Directions for this task:
Retype the entire listing, keeping every word as it is.
◇ ◇ ◇ ◇ ◇ ◇ ◇
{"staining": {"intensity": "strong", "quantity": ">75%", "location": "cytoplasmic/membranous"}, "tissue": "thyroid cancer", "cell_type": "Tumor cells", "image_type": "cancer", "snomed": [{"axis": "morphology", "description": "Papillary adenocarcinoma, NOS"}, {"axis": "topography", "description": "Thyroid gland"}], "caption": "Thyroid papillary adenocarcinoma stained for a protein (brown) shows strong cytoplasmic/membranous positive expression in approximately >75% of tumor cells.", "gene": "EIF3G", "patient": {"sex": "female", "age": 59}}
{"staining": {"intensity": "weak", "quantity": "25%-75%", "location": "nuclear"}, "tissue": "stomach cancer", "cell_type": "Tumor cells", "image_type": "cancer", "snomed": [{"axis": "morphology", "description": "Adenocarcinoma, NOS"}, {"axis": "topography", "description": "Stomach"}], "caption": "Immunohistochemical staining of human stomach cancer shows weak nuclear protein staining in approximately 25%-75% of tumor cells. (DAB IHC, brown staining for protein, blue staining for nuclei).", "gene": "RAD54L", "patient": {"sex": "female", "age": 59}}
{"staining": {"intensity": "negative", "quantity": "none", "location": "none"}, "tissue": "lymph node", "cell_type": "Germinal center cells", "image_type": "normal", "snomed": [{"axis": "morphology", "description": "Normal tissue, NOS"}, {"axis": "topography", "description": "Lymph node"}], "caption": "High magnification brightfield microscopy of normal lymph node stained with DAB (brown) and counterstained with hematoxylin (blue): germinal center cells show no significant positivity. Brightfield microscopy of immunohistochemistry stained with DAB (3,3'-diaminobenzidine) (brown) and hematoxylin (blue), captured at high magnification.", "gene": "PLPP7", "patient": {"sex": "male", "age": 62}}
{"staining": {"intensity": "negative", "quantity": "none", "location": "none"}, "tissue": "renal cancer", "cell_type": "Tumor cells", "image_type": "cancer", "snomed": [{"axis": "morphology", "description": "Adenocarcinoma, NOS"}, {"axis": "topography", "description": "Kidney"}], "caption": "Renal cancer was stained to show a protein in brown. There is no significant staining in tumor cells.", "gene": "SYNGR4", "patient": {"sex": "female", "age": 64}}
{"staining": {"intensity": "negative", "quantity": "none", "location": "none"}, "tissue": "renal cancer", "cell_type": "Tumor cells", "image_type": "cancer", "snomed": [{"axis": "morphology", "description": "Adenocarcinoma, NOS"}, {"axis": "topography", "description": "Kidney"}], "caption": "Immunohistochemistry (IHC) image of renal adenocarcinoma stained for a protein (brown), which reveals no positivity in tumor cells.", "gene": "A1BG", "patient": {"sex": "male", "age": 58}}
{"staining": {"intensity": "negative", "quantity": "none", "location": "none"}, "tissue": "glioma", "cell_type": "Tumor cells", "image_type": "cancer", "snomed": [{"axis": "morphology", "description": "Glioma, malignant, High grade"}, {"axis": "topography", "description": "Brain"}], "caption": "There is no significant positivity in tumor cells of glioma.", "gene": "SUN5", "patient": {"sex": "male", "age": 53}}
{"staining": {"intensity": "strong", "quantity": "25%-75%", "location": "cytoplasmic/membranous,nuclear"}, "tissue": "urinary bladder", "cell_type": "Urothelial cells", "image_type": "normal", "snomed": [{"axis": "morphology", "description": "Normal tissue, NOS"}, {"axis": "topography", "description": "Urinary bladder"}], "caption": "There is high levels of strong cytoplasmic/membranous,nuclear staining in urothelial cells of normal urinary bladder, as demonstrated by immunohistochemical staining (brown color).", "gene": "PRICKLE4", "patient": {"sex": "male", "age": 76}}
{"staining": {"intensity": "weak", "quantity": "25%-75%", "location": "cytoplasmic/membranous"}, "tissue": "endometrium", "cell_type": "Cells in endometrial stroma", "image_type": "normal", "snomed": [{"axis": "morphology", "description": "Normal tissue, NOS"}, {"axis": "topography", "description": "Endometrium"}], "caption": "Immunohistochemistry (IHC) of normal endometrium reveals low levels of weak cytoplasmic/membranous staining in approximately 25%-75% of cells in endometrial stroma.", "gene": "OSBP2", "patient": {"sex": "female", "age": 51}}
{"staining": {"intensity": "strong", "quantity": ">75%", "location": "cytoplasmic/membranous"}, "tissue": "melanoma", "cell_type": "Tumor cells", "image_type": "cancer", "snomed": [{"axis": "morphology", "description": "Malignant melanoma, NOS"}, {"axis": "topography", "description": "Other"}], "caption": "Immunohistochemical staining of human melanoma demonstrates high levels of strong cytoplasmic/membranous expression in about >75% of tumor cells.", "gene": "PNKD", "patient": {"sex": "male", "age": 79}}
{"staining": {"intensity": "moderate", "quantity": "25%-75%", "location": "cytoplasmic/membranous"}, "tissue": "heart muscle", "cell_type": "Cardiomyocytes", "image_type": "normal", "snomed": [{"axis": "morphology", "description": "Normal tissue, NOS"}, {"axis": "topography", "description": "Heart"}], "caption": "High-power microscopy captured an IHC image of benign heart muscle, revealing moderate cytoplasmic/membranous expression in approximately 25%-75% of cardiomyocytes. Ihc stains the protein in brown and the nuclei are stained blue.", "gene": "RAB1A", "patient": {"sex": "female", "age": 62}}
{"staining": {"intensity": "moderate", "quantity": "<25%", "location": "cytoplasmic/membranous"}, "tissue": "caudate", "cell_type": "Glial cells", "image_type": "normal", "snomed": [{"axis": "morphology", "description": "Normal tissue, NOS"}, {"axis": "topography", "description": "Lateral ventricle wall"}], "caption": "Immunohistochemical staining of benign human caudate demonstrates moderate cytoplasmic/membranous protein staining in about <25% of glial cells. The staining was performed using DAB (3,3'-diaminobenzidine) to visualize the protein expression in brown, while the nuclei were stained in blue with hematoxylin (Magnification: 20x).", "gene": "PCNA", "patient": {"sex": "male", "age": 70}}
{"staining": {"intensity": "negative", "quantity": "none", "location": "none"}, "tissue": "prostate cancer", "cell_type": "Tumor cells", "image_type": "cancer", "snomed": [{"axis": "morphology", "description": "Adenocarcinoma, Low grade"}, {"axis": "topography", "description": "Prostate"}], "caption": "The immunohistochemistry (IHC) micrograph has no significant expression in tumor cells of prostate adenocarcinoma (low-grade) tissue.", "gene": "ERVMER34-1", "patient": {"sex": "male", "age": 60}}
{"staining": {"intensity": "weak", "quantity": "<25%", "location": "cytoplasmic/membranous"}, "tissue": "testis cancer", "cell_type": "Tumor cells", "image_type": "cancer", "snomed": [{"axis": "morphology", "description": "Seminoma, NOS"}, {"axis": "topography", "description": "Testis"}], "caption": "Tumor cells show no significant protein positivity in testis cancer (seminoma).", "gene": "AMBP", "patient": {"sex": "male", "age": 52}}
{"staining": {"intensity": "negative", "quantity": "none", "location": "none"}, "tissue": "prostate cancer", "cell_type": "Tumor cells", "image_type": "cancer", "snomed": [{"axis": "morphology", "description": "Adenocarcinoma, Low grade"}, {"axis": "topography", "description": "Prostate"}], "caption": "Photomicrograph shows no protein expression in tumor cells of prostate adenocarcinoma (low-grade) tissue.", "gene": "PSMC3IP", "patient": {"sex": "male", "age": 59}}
◇ ◇ ◇ ◇ ◇ ◇ ◇
Answer:
{"staining": {"intensity": "strong", "quantity": ">75%", "location": "cytoplasmic/membranous"}, "tissue": "thyroid cancer", "cell_type": "Tumor cells", "image_type": "cancer", "snomed": [{"axis": "morphology", "description": "Papillary adenocarcinoma, NOS"}, {"axis": "topography", "description": "Thyroid gland"}], "caption": "Thyroid papillary adenocarcinoma stained for a protein (brown) shows strong cytoplasmic/membranous positive expression in approximately >75% of tumor cells.", "gene": "EIF3G", "patient": {"sex": "female", "age": 59}}
{"staining": {"intensity": "weak", "quantity": "25%-75%", "location": "nuclear"}, "tissue": "stomach cancer", "cell_type": "Tumor cells", "image_type": "cancer", "snomed": [{"axis": "morphology", "description": "Adenocarcinoma, NOS"}, {"axis": "topography", "description": "Stomach"}], "caption": "Immunohistochemical staining of human stomach cancer shows weak nuclear protein staining in approximately 25%-75% of tumor cells. (DAB IHC, brown staining for protein, blue staining for nuclei).", "gene": "RAD54L", "patient": {"sex": "female", "age": 59}}
{"staining": {"intensity": "negative", "quantity": "none", "location": "none"}, "tissue": "lymph node", "cell_type": "Germinal center cells", "image_type": "normal", "snomed": [{"axis": "morphology", "description": "Normal tissue, NOS"}, {"axis": "topography", "description": "Lymph node"}], "caption": "High magnification brightfield microscopy of normal lymph node stained with DAB (brown) and counterstained with hematoxylin (blue): germinal center cells show no significant positivity. Brightfield microscopy of immunohistochemistry stained with DAB (3,3'-diaminobenzidine) (brown) and hematoxylin (blue), captured at high magnification.", "gene": "PLPP7", "patient": {"sex": "male", "age": 62}}
{"staining": {"intensity": "negative", "quantity": "none", "location": "none"}, "tissue": "renal cancer", "cell_type": "Tumor cells", "image_type": "cancer", "snomed": [{"axis": "morphology", "description": "Adenocarcinoma, NOS"}, {"axis": "topography", "description": "Kidney"}], "caption": "Renal cancer was stained to show a protein in brown. There is no significant staining in tumor cells.", "gene": "SYNGR4", "patient": {"sex": "female", "age": 64}}
{"staining": {"intensity": "negative", "quantity": "none", "location": "none"}, "tissue": "renal cancer", "cell_type": "Tumor cells", "image_type": "cancer", "snomed": [{"axis": "morphology", "description": "Adenocarcinoma, NOS"}, {"axis": "topography", "description": "Kidney"}], "caption": "Immunohistochemistry (IHC) image of renal adenocarcinoma stained for a protein (brown), which reveals no positivity in tumor cells.", "gene": "A1BG", "patient": {"sex": "male", "age": 58}}
{"staining": {"intensity": "negative", "quantity": "none", "location": "none"}, "tissue": "glioma", "cell_type": "Tumor cells", "image_type": "cancer", "snomed": [{"axis": "morphology", "description": "Glioma, malignant, High grade"}, {"axis": "topography", "description": "Brain"}], "caption": "There is no significant positivity in tumor cells of glioma.", "gene": "SUN5", "patient": {"sex": "male", "age": 53}}
{"staining": {"intensity": "strong", "quantity": "25%-75%", "location": "cytoplasmic/membranous,nuclear"}, "tissue": "urinary bladder", "cell_type": "Urothelial cells", "image_type": "normal", "snomed": [{"axis": "morphology", "description": "Normal tissue, NOS"}, {"axis": "topography", "description": "Urinary bladder"}], "caption": "There is high levels of strong cytoplasmic/membranous,nuclear staining in urothelial cells of normal urinary bladder, as demonstrated by immunohistochemical staining (brown color).", "gene": "PRICKLE4", "patient": {"sex": "male", "age": 76}}
{"staining": {"intensity": "weak", "quantity": "25%-75%", "location": "cytoplasmic/membranous"}, "tissue": "endometrium", "cell_type": "Cells in endometrial stroma", "image_type": "normal", "snomed": [{"axis": "morphology", "description": "Normal tissue, NOS"}, {"axis": "topography", "description": "Endometrium"}], "caption": "Immunohistochemistry (IHC) of normal endometrium reveals low levels of weak cytoplasmic/membranous staining in approximately 25%-75% of cells in endometrial stroma.", "gene": "OSBP2", "patient": {"sex": "female", "age": 51}}
{"staining": {"intensity": "strong", "quantity": ">75%", "location": "cytoplasmic/membranous"}, "tissue": "melanoma", "cell_type": "Tumor cells", "image_type": "cancer", "snomed": [{"axis": "morphology", "description": "Malignant melanoma, NOS"}, {"axis": "topography", "description": "Other"}], "caption": "Immunohistochemical staining of human melanoma demonstrates high levels of strong cytoplasmic/membranous expression in about >75% of tumor cells.", "gene": "PNKD", "patient": {"sex": "male", "age": 79}}
{"staining": {"intensity": "moderate", "quantity": "25%-75%", "location": "cytoplasmic/membranous"}, "tissue": "heart muscle", "cell_type": "Cardiomyocytes", "image_type": "normal", "snomed": [{"axis": "morphology", "description": "Normal tissue, NOS"}, {"axis": "topography", "description": "Heart"}], "caption": "High-power microscopy captured an IHC image of benign heart muscle, revealing moderate cytoplasmic/membranous expression in approximately 25%-75% of cardiomyocytes. Ihc stains the protein in brown and the nuclei are stained blue.", "gene": "RAB1A", "patient": {"sex": "female", "age": 62}}
{"staining": {"intensity": "moderate", "quantity": "<25%", "location": "cytoplasmic/membranous"}, "tissue": "caudate", "cell_type": "Glial cells", "image_type": "normal", "snomed": [{"axis": "morphology", "description": "Normal tissue, NOS"}, {"axis": "topography", "description": "Lateral ventricle wall"}], "caption": "Immunohistochemical staining of benign human caudate demonstrates moderate cytoplasmic/membranous protein staining in about <25% of glial cells. The staining was performed using DAB (3,3'-diaminobenzidine) to visualize the protein expression in brown, while the nuclei were stained in blue with hematoxylin (Magnification: 20x).", "gene": "PCNA", "patient": {"sex": "male", "age": 70}}
{"staining": {"intensity": "negative", "quantity": "none", "location": "none"}, "tissue": "prostate cancer", "cell_type": "Tumor cells", "image_type": "cancer", "snomed": [{"axis": "morphology", "description": "Adenocarcinoma, Low grade"}, {"axis": "topography", "description": "Prostate"}], "caption": "The immunohistochemistry (IHC) micrograph has no significant expression in tumor cells of prostate adenocarcinoma (low-grade) tissue.", "gene": "ERVMER34-1", "patient": {"sex": "male", "age": 60}}
{"staining": {"intensity": "weak", "quantity": "<25%", "location": "cytoplasmic/membranous"}, "tissue": "testis cancer", "cell_type": "Tumor cells", "image_type": "cancer", "snomed": [{"axis": "morphology", "description": "Seminoma, NOS"}, {"axis": "topography", "description": "Testis"}], "caption": "Tumor cells show no significant protein positivity in testis cancer (seminoma).", "gene": "AMBP", "patient": {"sex": "male", "age": 52}}
{"staining": {"intensity": "negative", "quantity": "none", "location": "none"}, "tissue": "prostate cancer", "cell_type": "Tumor cells", "image_type": "cancer", "snomed": [{"axis": "morphology", "description": "Adenocarcinoma, Low grade"}, {"axis": "topography", "description": "Prostate"}], "caption": "Photomicrograph shows no protein expression in tumor cells of prostate adenocarcinoma (low-grade) tissue.", "gene": "PSMC3IP", "patient": {"sex": "male", "age": 59}}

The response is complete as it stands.